___ Texto mostrado

Una espía en la familia: reseña de “Últimos días de mis padres”, de Mónica Lavín

Jul 2 • destacamos, Lecturas, Miradas, principales • 2397 Views • No hay comentarios en Una espía en la familia: reseña de “Últimos días de mis padres”, de Mónica Lavín

 

La orfandad fue el detonante para que Mónica Lavín decidiera narrar un siglo de historia familiar en Últimos días de mis padres

 

POR VICENTE ALFONSO
“Desvestirse expone”, observa Mónica Lavín en su más reciente libro, Últimos días de mis padres (Planeta, 2022). La frase alude a una mesa que la escritora ha heredado de su madre: sin los manteles que la ataviaban, y lejos del comedor familiar, el objeto no parece el mismo. La idea también podría aplicarse al libro en sí, pues en este nuevo título, la autora de ocho novelas y seis volúmenes de cuento ha optado por una estrategia distinta, aunque hacerlo implique exponerse. Me explico: es bien sabido que cuentistas y novelistas estamos no sólo autorizados, sino obligados a distorsionar la historia cuanto sea necesario para provocar en los lectores el efecto deseado. Pero ¿qué ocurre cuando el punto de partida para escribir es preservar la memoria familiar, aunque hacerlo implique renunciar a los privilegios de la ficción?

______
___ Registros dados

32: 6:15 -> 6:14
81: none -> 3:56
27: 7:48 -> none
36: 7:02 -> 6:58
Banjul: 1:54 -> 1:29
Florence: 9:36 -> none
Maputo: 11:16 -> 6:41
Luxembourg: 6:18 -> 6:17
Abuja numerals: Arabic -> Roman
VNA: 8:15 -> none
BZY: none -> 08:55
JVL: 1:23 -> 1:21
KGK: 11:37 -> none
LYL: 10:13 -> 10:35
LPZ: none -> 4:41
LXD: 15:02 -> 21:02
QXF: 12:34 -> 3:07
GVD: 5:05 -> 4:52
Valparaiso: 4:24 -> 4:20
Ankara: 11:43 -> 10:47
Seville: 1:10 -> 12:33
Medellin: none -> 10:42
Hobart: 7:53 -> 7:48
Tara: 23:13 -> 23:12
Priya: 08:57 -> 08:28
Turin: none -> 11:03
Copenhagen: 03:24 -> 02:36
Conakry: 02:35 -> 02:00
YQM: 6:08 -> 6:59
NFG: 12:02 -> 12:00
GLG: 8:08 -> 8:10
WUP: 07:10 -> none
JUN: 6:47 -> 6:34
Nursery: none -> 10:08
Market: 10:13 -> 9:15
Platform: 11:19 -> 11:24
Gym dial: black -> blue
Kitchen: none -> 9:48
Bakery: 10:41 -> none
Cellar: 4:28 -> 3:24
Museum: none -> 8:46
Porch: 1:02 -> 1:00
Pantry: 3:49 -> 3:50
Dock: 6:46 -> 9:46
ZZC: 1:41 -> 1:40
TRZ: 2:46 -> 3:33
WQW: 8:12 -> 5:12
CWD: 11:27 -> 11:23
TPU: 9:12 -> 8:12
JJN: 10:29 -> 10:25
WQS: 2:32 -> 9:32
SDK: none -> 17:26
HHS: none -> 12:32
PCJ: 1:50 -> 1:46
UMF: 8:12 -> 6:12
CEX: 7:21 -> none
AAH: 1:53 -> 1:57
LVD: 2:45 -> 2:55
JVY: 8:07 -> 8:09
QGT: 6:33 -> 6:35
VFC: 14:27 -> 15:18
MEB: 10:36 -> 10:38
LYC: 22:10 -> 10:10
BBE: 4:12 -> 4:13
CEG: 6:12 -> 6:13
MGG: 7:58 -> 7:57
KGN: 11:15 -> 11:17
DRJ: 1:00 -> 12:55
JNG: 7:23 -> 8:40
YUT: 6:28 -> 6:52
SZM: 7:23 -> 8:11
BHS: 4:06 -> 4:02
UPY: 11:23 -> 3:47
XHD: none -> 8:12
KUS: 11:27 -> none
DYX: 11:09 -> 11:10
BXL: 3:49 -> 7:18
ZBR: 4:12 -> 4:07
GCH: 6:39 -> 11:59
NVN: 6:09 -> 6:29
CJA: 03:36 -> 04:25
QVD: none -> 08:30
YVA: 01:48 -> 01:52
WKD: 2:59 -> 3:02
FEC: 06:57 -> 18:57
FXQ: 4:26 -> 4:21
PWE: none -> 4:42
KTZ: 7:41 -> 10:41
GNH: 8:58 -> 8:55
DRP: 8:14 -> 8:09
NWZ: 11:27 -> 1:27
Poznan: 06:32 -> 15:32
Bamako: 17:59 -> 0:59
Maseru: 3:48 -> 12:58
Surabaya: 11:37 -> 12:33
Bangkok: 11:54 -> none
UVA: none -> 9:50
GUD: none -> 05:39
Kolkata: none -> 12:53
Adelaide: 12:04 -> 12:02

______

**Por hacer:**
• a. Indica si cada afirmación coincide con la reseña y contesta sí o no, citando literalmente las palabras decisivas: (i) el libro reseñado salió con Planeta en 2022; (ii) la autora tiene seis novelas y ocho volúmenes de cuento; (iii) la mesa que heredó la escritora era de su padre.
• b. Copia de nuevo el tramo de la reseña que va desde "POR VICENTE ALFONSO" hasta "de la ficción?", sustituyendo "mesa" por "cómoda".

**Respuestas escritas:**
• a.
(i) Sí: "Últimos días de mis padres (Planeta, 2022)".
(ii) No: "la autora de ocho novelas y seis volúmenes de cuento".
(iii) No: "una mesa que la escritora ha heredado de su madre".

• b.
POR VICENTE ALFONSO
“Desvestirse expone”, observa Mónica Lavín en su más reciente libro, Últimos días de mis padres (Planeta, 2022). La frase alude a una cómoda que la escritora ha heredado de su madre: sin los manteles que la ataviaban, y lejos del comedor familiar, el objeto no parece el mismo. La idea también podría aplicarse al libro en sí, pues en este nuevo título, la autora de ocho novelas y seis volúmenes de cuento ha optado por una estrategia distinta, aunque hacerlo implique exponerse. Me explico: es bien sabido que cuentistas y novelistas estamos no sólo autorizados, sino obligados a distorsionar la historia cuanto sea necesario para provocar en los lectores el efecto deseado. Pero ¿qué ocurre cuando el punto de partida para escribir es preservar la memoria familiar, aunque hacerlo implique renunciar a los privilegios de la ficción?